Records drawn from a dataset

■ ■ ■ ■

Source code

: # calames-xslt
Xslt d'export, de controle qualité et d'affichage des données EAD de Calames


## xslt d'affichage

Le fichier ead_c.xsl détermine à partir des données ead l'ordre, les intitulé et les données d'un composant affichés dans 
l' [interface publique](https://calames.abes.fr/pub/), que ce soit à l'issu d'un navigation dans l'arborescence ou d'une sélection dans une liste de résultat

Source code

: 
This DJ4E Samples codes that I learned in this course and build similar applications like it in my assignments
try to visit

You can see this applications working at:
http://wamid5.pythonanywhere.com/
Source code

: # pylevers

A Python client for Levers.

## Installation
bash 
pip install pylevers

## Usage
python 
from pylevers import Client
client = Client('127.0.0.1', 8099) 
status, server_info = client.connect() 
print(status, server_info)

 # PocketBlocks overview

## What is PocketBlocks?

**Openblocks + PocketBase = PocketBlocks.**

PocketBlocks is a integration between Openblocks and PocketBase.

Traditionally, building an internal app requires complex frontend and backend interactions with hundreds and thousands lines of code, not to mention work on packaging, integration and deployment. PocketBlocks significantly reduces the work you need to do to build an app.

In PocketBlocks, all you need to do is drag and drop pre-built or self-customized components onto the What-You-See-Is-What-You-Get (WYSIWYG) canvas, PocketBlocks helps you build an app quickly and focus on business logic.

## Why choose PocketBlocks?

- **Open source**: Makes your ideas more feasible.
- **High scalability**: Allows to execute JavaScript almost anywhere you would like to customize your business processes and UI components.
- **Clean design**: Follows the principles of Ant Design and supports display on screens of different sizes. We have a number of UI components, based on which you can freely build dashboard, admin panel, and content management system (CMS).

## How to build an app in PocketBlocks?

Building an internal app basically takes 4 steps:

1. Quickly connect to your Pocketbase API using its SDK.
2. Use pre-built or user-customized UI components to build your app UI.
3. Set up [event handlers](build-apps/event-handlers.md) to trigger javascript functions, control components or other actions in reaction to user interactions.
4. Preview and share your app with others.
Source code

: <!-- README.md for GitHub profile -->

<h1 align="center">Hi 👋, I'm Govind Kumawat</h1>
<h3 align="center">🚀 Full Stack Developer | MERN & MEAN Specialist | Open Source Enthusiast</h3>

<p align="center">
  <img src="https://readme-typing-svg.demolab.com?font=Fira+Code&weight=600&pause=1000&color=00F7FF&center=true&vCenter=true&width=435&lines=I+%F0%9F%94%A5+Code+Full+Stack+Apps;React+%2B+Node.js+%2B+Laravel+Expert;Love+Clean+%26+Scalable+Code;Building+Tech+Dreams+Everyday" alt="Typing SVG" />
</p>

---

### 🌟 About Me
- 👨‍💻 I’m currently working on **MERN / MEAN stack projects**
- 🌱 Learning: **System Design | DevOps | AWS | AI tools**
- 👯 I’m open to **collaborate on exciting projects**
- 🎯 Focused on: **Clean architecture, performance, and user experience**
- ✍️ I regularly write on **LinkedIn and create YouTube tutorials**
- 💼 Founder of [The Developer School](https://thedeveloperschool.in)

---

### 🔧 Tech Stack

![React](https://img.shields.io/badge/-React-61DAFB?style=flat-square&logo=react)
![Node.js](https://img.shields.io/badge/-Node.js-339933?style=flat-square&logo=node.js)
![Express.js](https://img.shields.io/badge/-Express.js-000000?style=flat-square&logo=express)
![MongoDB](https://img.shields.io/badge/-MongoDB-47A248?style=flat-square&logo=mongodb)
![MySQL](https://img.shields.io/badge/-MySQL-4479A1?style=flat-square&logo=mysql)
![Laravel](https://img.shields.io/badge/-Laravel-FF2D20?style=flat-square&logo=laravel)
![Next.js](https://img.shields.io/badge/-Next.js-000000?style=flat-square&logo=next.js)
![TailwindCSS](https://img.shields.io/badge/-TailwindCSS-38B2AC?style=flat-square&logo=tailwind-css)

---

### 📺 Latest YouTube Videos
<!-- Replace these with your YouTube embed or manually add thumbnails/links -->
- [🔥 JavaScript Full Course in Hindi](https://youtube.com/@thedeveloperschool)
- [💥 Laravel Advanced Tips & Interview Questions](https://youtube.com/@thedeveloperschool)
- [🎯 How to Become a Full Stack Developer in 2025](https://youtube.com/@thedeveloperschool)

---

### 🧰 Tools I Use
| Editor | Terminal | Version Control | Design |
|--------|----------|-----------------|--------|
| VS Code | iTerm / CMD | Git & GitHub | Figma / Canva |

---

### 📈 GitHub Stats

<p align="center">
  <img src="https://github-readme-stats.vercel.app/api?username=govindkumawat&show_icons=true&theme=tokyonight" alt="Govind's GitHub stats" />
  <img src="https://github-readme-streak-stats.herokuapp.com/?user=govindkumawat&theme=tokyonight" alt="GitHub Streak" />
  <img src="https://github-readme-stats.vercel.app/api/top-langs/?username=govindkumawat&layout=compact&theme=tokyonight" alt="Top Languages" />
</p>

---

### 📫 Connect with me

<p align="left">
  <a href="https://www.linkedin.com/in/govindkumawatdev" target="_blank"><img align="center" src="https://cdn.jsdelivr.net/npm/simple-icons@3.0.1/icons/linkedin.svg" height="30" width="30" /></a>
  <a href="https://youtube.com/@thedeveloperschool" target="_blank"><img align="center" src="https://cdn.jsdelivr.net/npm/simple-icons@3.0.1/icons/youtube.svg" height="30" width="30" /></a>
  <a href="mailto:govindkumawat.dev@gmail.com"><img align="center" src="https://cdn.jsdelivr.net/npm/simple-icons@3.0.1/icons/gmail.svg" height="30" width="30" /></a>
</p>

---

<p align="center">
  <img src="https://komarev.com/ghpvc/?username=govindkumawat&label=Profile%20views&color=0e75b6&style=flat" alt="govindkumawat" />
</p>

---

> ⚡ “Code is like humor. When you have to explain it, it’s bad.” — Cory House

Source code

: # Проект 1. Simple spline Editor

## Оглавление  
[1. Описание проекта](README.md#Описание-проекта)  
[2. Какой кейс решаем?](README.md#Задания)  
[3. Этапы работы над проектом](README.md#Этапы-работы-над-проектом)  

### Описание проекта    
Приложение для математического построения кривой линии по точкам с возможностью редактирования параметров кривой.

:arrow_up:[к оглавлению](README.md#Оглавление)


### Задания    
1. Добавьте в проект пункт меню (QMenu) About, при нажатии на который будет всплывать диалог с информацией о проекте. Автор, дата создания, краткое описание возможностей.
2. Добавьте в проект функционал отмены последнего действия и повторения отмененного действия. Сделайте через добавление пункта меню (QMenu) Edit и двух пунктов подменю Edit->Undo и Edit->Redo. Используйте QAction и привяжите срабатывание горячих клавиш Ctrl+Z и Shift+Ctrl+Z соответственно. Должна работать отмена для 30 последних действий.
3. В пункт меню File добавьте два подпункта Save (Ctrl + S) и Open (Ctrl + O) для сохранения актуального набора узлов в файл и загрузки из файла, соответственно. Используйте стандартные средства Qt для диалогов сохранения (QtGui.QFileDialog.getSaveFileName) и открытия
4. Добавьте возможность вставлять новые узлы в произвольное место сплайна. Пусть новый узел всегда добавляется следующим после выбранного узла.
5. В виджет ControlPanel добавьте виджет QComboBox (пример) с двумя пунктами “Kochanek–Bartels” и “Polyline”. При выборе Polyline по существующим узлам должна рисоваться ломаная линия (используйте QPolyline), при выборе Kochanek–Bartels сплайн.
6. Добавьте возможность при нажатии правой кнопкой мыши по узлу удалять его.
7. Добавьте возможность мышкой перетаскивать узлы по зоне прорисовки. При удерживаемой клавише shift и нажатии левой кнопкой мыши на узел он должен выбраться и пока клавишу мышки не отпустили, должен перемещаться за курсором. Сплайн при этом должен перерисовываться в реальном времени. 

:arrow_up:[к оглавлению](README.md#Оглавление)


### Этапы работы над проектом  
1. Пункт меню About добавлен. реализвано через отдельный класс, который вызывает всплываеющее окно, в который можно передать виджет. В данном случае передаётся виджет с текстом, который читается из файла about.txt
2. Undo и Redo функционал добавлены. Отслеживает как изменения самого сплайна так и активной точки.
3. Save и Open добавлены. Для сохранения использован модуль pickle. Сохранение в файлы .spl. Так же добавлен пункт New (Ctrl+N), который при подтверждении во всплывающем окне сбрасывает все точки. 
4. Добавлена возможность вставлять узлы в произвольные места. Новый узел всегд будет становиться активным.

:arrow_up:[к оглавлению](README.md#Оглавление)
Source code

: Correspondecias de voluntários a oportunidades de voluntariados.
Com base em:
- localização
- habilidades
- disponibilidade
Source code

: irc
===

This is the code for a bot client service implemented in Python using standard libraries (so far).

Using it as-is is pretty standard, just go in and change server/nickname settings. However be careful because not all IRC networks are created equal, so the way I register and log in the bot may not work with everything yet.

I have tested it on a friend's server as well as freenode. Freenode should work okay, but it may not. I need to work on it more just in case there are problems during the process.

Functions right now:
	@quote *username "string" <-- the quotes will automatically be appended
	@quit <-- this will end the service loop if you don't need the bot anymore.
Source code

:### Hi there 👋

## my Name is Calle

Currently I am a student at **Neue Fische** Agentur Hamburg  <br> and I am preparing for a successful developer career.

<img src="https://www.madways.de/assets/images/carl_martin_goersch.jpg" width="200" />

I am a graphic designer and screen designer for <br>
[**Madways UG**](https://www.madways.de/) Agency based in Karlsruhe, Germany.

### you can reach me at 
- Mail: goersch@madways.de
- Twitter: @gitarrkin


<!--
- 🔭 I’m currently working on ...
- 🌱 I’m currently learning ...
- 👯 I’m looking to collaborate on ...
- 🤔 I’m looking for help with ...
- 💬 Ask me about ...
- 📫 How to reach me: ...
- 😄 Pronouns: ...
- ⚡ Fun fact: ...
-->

■ ■ ■ ■

In the records above, how many lines hold "standard"? Only the number is wanted.

2